On your web page, put a PayPal button that goes to your PayPal payment page (PayPal has a PDF Help file about, I think, "Website Payments Standard" that goes through the details.)
When you're creating the button, the return page "if payment is canceled" can be the same web page the visitor came from on your site.
The return page "after payment is successful" can be to another, secret, page on your site that has the download link on it. The way to make this page secret is a) there must be NO incoming links to it from any other page on your site, b) use a meta tag to make it noindex,nofollow, c) it must have no outgoing links from it to any other page on your site, except, if needed, to another page that is also noindex,nofollow. d) do not use Google Analytics or any other tracking service on the secret page. Do not refer to the hidden page in robots.txt, either.
The goal is that your secret page (and also the name of the download file itself) must not be findable by Google or anyone else (so it doesn't get indexed). It must not appear anywhere (other than your website's raw access logs) as a URL or as a referring page.
That's still not foolproof. The URLs of the secret page or the download file can become known by a couple of other methods that I won't describe, or be intentionally revealed to others by someone who has visited it, but presumably you will notice that fairly quickly (seeing unauthorized unpaid downloads in your access logs) and can change the download file's name, or the name of the download page, etc.
That's a reasonably trouble-free hands-off method if the file is unlikely to be hugely popular. If it does get popular, you might have a lot of trouble with unauthorized downloads and have to switch to a method that actually has some real security.
Just thought of an idea that I've never tried. At PayPal, what if the "return page after payment is successful" were the URL of the actual .pdf or .zip file itself?
Ok, having suggested it, now I'll kill off the idea for anyone else who comes along later wondering about it... It's not a good idea: a) if the download fails, they have no way to try again unless they are more sophisticated about URLs and browser history than many people are, and b) PayPal requires that the return page provide the user with certain text, things like "Your payment was successful and PayPal has sent you an email..." You could put that in the zip, too, but I doubt that would satisfy the PayPal requirement.
| 6:17 pm on Mar 30, 2010 (gmt 0)|
The problem with the secret page idea idea is that once anyone has been to it its no longer a secret. nothing to stopped them passing the link about. I would always look for an automated authorization solution.

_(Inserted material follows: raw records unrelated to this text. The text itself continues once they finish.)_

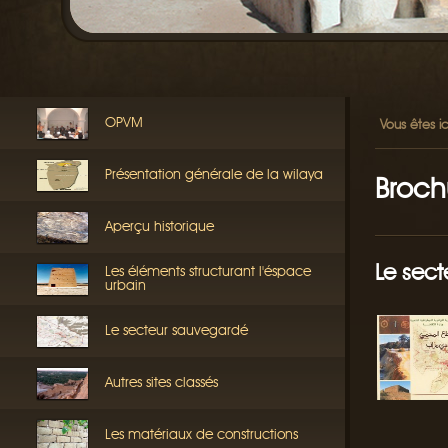
OPVM
Vous êtes ic
Présentation générale de la wilaya
Broch
Aperçu historique
Le sect
Les éléments structurant l'éspace
urbain
Le secteur sauvegardé
Autres sites classés
Les matériaux de constructions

| 6:17 pm on Mar 30, 2010 (gmt 0)|
The problem with the secret page idea is that once anyone has been to it, its no longer a secret. nothing to stop them passing the link about. I would always look for an automated authorization solution.
| 6:21 pm on Mar 30, 2010 (gmt 0)|
This will sound stupid but I have had it happen.
Make sure that you have a clearly defined "return policy". You won't believe how many people think that they can return a digital product.
I have seen people email back a PDF and ask for a refund.
| 6:34 am on Apr 1, 2010 (gmt 0)|
Thanks for all the info!, & I can't believe that people would try to return it after they download it.
| 5:47 pm on Apr 1, 2010 (gmt 0)|
|The problem with the secret page idea is that once anyone has been to it, its no longer a secret. nothing to stop them passing the link about. I would always look for an automated authorization solution. |
Yes, but the PDF itself is no longer a secret once anyone has downloaded it. They can republish it or pass it around, whatever. That risk always exists no matter how you do it, so the secret page combined with hotlink protection at least protects from robot indexing and abuse of your bandwidth, while it doesn't add much risk that doesn't already exist. The only way you can completely protect something is by not publishing it.